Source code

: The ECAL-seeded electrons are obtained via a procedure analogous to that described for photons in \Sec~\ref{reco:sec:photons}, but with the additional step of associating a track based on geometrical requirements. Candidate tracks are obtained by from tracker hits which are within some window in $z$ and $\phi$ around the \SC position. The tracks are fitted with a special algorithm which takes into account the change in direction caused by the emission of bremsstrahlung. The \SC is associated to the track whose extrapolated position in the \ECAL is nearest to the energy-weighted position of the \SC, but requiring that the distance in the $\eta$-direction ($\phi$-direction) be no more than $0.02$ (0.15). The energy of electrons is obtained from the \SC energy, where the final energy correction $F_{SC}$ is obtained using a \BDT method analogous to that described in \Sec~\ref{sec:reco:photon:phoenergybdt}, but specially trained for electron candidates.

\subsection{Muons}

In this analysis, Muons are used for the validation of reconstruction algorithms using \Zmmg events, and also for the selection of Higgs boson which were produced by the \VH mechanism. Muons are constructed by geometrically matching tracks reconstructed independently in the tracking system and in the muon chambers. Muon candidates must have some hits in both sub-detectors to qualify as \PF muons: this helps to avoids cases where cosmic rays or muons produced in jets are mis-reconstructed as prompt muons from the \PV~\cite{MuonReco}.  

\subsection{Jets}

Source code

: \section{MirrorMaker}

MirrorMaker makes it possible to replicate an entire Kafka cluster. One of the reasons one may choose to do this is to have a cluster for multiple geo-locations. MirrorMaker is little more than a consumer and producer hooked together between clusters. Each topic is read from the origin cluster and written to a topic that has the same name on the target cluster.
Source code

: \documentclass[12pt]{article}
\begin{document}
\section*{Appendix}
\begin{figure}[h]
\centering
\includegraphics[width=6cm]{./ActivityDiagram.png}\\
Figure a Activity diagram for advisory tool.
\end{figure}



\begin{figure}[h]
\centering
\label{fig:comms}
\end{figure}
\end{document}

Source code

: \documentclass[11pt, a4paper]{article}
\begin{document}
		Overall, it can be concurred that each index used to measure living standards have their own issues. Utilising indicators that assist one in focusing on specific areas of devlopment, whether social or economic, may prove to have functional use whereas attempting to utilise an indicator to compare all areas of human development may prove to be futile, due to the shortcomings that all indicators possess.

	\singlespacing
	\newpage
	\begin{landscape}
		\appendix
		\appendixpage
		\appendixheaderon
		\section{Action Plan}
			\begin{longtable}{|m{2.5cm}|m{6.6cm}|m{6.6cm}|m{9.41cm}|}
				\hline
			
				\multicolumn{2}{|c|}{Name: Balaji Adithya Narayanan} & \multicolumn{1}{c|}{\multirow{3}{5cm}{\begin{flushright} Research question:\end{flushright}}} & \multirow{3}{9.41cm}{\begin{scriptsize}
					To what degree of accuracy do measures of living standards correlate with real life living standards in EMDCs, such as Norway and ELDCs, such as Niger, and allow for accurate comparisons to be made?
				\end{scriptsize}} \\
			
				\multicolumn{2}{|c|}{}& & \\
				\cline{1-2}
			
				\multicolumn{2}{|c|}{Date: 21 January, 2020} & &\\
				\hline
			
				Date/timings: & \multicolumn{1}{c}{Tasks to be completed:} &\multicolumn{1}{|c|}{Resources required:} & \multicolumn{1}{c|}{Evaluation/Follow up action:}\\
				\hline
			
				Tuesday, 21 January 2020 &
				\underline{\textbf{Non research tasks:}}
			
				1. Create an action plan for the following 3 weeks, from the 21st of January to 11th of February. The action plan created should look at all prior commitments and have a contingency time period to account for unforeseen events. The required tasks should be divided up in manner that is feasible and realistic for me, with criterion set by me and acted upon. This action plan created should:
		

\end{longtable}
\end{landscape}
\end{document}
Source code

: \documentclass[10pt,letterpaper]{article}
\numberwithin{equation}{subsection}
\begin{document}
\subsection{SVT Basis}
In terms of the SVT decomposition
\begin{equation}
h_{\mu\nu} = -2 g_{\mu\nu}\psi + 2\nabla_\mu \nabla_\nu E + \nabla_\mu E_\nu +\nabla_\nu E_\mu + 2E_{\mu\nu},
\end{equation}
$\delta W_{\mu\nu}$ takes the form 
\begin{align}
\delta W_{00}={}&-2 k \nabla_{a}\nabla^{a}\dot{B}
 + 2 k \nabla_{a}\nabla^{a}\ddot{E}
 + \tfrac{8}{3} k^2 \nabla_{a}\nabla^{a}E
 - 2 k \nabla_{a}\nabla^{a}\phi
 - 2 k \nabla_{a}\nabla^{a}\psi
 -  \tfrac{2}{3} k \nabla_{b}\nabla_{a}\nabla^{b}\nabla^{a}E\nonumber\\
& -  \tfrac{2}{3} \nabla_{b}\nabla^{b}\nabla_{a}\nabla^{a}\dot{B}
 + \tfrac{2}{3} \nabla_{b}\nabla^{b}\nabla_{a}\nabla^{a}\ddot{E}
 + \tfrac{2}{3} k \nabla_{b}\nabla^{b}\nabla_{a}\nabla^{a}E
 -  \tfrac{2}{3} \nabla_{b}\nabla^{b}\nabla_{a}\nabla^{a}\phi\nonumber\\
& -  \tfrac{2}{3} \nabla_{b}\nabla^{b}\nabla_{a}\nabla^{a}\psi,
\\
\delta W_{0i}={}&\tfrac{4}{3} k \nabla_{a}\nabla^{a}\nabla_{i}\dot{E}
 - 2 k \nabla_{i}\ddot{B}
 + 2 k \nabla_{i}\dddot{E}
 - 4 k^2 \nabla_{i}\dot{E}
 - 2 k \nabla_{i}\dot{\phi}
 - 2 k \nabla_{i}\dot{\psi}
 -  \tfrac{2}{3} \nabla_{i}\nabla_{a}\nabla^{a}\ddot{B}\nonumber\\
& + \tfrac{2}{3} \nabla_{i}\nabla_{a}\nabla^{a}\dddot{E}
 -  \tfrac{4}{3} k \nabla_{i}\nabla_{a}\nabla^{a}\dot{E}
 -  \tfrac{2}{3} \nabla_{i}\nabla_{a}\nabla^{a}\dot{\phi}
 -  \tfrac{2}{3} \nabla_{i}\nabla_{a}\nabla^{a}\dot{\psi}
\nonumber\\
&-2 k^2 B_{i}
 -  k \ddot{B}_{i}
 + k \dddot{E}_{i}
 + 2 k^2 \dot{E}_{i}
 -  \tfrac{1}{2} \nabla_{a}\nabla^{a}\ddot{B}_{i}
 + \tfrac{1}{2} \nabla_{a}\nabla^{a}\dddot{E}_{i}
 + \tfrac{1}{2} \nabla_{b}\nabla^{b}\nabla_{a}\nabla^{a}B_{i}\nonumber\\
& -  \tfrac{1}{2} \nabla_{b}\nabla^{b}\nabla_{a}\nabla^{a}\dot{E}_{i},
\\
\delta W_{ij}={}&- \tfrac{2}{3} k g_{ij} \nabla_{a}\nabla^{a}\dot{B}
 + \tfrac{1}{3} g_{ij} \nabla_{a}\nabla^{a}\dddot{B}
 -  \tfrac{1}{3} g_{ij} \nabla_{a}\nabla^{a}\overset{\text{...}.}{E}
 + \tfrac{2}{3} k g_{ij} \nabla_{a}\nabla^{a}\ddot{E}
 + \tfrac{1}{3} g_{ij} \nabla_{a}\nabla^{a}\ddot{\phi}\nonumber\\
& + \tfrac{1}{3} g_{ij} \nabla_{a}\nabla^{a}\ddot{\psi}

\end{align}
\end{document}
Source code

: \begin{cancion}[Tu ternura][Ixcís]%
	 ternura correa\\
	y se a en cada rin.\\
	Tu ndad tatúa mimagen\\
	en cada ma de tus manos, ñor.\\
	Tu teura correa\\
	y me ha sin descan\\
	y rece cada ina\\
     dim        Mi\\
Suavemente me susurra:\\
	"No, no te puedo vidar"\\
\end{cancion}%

_ _ _ _

◆ YOUR INSTRUCTIONS: Gather from the entries above all lines that include the string "begin".

◆ RESPONSE FOR THIS EXERCISE:
\begin{document}
\begin{figure}[h]
\begin{figure}[h]
\begin{document}
	\begin{landscape}
			\begin{longtable}{|m{2.5cm}|m{6.6cm}|m{6.6cm}|m{9.41cm}|}
				\multicolumn{2}{|c|}{Name: Balaji Adithya Narayanan} & \multicolumn{1}{c|}{\multirow{3}{5cm}{\begin{flushright} Research question:\end{flushright}}} & \multirow{3}{9.41cm}{\begin{scriptsize}
\begin{document}
\begin{equation}
\begin{align}
: \begin{cancion}[Tu ternura][Ixcís]%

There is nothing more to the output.